I was sad to see Mariel go, but just a few hours after she got on the airport bus and we waved good bye, Autsy and Jade arrived. We scoped out the local hangout spots, became experts on Gaudi architecture and ate amazing cheeses in the apartment where they are squatting...(sort of).



I spent the week after the wedding in New York. I love Brooklyn, staying with Aliya and Travis, exploring. I also love New York as the international meeting place. No where else in the world do so many people from different backgrounds come together, filling subway cars with dozens of cultures and languages at one time. New York also seems to be where all of my various lives intersect: family, childhood, highschool, college, traveling, seattle: people I've known forever and people I've just met all seem to be there. And invariably I run into them in the street or on the subway, amongst so many millions of people.

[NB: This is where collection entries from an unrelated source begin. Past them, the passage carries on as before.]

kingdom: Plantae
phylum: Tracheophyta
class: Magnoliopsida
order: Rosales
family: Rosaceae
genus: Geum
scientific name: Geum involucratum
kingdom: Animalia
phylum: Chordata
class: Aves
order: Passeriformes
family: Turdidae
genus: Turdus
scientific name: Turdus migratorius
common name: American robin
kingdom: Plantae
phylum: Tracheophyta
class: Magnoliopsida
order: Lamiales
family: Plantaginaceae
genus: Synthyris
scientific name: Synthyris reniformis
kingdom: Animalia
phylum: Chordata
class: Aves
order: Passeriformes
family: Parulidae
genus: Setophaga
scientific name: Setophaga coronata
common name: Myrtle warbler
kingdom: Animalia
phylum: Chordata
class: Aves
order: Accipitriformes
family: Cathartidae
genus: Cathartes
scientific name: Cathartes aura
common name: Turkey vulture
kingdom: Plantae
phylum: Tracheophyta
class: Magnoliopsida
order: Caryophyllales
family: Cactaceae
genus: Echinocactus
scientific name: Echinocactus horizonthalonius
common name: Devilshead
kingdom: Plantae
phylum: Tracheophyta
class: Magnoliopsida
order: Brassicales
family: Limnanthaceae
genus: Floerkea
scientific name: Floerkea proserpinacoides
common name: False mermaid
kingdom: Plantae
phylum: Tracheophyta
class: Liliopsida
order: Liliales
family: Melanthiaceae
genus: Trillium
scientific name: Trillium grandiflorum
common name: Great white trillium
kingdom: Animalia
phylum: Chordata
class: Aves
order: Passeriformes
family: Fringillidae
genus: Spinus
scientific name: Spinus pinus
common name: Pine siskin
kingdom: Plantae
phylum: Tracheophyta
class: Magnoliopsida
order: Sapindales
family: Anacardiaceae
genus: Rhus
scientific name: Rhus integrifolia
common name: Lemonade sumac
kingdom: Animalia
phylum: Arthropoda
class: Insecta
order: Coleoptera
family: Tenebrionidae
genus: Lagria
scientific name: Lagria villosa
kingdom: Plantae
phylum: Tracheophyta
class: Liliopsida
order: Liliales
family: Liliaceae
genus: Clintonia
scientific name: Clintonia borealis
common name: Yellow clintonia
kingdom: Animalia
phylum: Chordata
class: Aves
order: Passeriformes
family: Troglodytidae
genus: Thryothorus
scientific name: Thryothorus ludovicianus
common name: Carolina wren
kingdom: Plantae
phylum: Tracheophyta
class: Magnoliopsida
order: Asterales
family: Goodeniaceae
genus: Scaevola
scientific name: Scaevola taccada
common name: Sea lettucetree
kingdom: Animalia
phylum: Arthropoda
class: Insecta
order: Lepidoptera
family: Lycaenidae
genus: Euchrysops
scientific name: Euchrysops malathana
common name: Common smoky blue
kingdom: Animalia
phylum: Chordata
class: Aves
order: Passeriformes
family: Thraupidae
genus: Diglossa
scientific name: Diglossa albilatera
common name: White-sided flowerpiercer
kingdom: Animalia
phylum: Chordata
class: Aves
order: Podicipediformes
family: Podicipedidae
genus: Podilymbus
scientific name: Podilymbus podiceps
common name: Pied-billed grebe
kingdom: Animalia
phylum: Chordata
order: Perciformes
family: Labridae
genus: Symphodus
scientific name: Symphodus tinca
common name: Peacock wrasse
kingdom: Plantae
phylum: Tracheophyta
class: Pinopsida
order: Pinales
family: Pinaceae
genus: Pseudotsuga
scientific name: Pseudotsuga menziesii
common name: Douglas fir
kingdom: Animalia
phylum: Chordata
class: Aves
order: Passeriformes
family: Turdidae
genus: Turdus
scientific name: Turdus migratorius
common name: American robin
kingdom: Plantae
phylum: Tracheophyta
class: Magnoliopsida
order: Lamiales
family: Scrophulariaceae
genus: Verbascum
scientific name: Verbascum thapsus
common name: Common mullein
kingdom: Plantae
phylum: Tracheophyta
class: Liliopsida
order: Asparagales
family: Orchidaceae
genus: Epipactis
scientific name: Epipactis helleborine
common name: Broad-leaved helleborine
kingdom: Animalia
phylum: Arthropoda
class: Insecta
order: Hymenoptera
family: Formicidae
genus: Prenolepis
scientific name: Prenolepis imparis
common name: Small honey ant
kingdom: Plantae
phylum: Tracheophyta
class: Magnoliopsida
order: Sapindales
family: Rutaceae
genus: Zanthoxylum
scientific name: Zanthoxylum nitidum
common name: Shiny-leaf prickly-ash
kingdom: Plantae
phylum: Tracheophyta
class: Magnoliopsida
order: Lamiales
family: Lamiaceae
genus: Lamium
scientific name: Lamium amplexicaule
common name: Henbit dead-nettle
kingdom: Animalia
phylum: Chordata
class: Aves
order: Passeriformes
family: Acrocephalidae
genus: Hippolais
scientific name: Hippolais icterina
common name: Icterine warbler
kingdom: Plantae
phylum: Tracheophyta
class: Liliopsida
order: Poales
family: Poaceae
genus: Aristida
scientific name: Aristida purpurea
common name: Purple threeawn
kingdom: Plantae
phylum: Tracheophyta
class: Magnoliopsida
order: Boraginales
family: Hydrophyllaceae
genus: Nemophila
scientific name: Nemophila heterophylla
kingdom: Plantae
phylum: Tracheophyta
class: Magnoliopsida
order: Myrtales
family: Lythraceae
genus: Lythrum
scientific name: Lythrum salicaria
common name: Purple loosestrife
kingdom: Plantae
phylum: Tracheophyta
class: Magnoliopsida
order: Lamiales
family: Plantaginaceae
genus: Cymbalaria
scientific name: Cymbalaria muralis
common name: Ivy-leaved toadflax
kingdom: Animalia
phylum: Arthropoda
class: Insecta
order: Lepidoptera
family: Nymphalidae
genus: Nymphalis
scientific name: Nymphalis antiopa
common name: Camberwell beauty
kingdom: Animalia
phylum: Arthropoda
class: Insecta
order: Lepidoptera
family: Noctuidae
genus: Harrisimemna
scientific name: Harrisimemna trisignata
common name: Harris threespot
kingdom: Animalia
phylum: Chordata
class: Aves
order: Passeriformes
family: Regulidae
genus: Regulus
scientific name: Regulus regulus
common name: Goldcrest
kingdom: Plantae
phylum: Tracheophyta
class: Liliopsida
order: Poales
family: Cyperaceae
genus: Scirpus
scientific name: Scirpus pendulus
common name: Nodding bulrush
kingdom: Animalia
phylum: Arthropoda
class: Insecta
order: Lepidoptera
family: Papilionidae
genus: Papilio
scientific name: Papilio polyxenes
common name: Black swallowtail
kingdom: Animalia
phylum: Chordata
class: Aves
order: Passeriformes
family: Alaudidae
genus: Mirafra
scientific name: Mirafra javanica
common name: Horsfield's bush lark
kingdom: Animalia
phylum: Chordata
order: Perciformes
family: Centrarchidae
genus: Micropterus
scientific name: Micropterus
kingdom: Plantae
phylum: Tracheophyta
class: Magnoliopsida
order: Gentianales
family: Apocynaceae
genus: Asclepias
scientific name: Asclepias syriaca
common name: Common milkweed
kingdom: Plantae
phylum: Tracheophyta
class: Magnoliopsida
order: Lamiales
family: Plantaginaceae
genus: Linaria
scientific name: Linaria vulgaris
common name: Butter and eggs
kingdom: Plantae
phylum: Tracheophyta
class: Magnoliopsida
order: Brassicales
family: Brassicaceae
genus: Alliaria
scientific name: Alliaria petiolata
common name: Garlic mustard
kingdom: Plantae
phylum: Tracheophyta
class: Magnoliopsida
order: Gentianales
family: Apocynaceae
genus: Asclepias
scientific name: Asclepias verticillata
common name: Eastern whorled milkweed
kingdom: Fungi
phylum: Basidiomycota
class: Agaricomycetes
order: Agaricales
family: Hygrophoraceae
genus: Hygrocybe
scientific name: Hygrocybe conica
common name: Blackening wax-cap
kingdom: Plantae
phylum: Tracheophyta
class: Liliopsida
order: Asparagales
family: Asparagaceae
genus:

Aliya and Mathew at Cuban breakfast (Aliya is having lemonade cleanse):

My parents came to visit for the day, and we went to an Austrian cafe, complete with delicious pastries:

My four year old cousin took this one:


The Wedding...

Since the mansion - and its extensions- usually seem to know what everyone is up to in some form or another, it seems very strange to have to explain my wherabouts, especially in writing. But, I realize that today it has been almost 3 whole weeks since I left - wait a minute. I actually hadn't realized that until just now counting the dates out on my fingers. What in the world? - ok, so admittedly it's been a long time... Here is where I have been:

The Wedding:

PA was beautiful, the farm was on a rolling green hill covered in fields, trees and a few alpacas. We camped, cooked, planted, constructed, made bonfires, decorated, performed, danced.

Shira was the calmest neurotic bride I've ever met, and was moving chairs, cooking and carrying things until the hour before the ceremony. She and Jeff made the food for the dinner themselves using produce from local farms, canned beets for wedding favors and completely succeeded in making their wedding be a celebration of their community and their place within it, as well as of themselves.

I loved seeing so many people from my life in one place and getting to spend time with them in such an amazing place and way.

Aviva touched every part of the wedding without being there physically- she wrote a blessing for the ceremony, created part of the hoopa (spelling please?) co-created the centerpiece idea, wrote a song verse and was there on speakerphone when Travis played campfire songs. Still we missed her all of the time, and everyone talked about her incesantly.